Thanks to the participation of Ca’ Foscari’s teaching staff and researchers, who used videos to analyse the core topics of the project from academic perspectives, the online meetings were also an opportunity to explore the objectives of the 2030 Agenda that are most relevant, such as number 12, “Sustainable consumption and production”. 

The ideas and thoughts that emerged from the meetings were then translated into an artistic performance held on 16 June, in which some Ca’ Foscari students walked around Venice wearing hats created by Gayle Chong Kwan and now exhibited at the Galleria Alberta Pane in the artist’s personal exhibition, Waste Archipelago (22 May - 4 September). The works of art were conceived also thanks to the ideas shared during the meetings with the students.
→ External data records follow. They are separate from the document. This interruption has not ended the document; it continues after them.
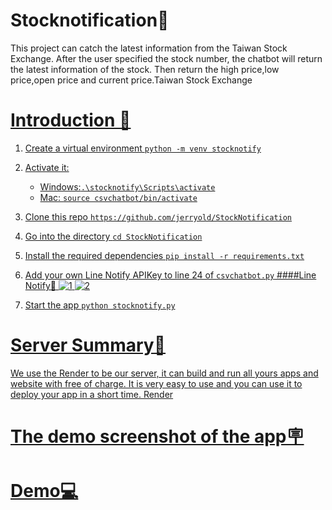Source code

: # Stocknotification📕
This project can catch the latest information from the Taiwan Stock Exchange. After the user specified the stock number, the chatbot will return the latest information of the stock. Then return the high price,low price,open price and current price.Taiwan Stock Exchange<a href="https://www.twse.com.tw/zh/">


# Introduction 🚀
1. Create a virtual environment `python -m venv stocknotify`
2. Activate it: 
   - Windows:`.\stocknotify\Scripts\activate`
   - Mac: `source csvchatbot/bin/activate`
3. Clone this repo `https://github.com/jerryold/StockNotification`
4. Go into the directory `cd StockNotification`
5. Install the required dependencies `pip install -r requirements.txt`
6. Add your own Line Notify APIKey to line 24 of `csvchatbot.py`
####Line Notify🔑
![1](https://github.com/jerryold/StockNotification/assets/12774427/8d4d465f-869a-4f30-81c0-b0387e0e56f5)
![2](https://github.com/jerryold/StockNotification/assets/12774427/a5cbc34c-7757-416f-a51f-a96baa5947fe)


7. Start the app `python stocknotify.py`  



# Server Summary📙
We use the Render to be our server, it can build and run all yours apps and website with free of charge. It is very easy to use and you can use it to deploy your app in a short time. Render<a href="https://render.com/">


# The demo screenshot of the app🪧


  

   
 # Demo💻






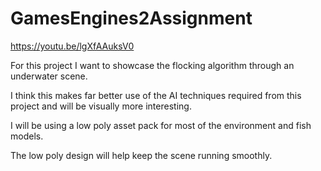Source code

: # GamesEngines2Assignment

https://youtu.be/lgXfAAuksV0

For this project I want to showcase the flocking algorithm through an underwater scene.

I think this makes far better use of the AI techniques required from this project and will be visually more interesting.

I will be using a low poly asset pack for most of the environment and fish models.

The low poly design will help keep the scene running smoothly.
At the end of the project, a series of working papers was published online. They will be included in the catalogue which will be published in October. 

With regard to other projects on sustainability, in June the Precious Caps project was published as a book which illustrates the various stages of the research that, in 2017, explored the possibility of applying the principles of the "circular economy" to the management of university waste.